Won’t these machines take jobs from people who want them? The construction industry is in the middle of a severe labor shortage, Noah tells me. The industry seems to agree, with The Associated General Contractors of America having just this month asked Congress to support a temporary work visa program to bring more potential workers in.
But we’re not the only country facing a construction labor shortage, and it’s not one that’s likely to end soon. As BuildZoom chief economist Issi Romem makes clear in this post, there aren’t enough young people entering the field to keep up.
What if instead of one vehicle per operator, each operator could oversee an automated fleet of two, or three, or five? They could give the machines a map of what they needed dug, fire them up and only step in the cab when there’s something the machines can’t do. It won’t solve the shortage, but it might help fill the gaps.
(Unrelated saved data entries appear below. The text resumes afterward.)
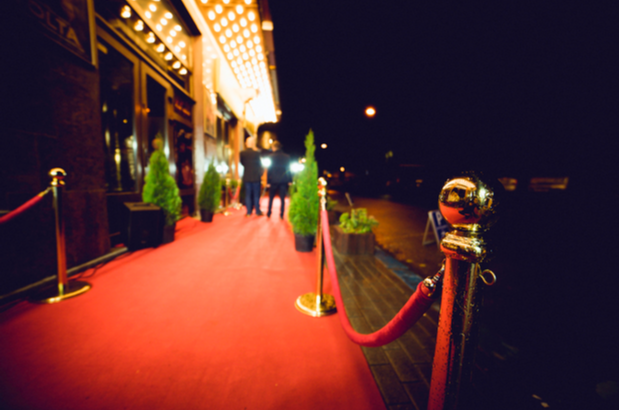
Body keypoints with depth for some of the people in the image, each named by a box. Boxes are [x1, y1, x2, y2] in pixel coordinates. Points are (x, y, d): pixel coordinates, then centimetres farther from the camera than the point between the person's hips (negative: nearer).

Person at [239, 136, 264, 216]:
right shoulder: (257, 153, -11)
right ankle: (258, 211, 10)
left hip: (246, 177, 2)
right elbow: (259, 164, -2)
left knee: (248, 195, 9)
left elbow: (242, 163, 9)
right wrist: (261, 174, 11)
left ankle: (249, 212, 11)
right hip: (256, 177, -2)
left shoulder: (242, 153, -4)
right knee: (256, 195, 6)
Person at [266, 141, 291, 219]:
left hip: (274, 180, -1)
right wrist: (289, 180, 10)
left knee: (271, 198, 13)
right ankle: (281, 215, 7)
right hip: (284, 181, 1)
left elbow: (269, 169, -3)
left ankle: (269, 213, 18)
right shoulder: (287, 156, 2)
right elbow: (289, 169, 5)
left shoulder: (271, 156, -5)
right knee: (282, 198, 5)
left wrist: (268, 181, 1)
It’s still early days for Built. It’s built a research fleet of seven vehicles, and they’re coming up on their tenth completed construction project; all in all, their fleet has about 6,000 hours of operating time. But they should be good to keep rolling for a whole lot longer, with the company having $100 million dollars in contracts now signed.
This is Noah’s second startup. He sold his first startup, a clothing resale site called Twice, to eBay in 2015.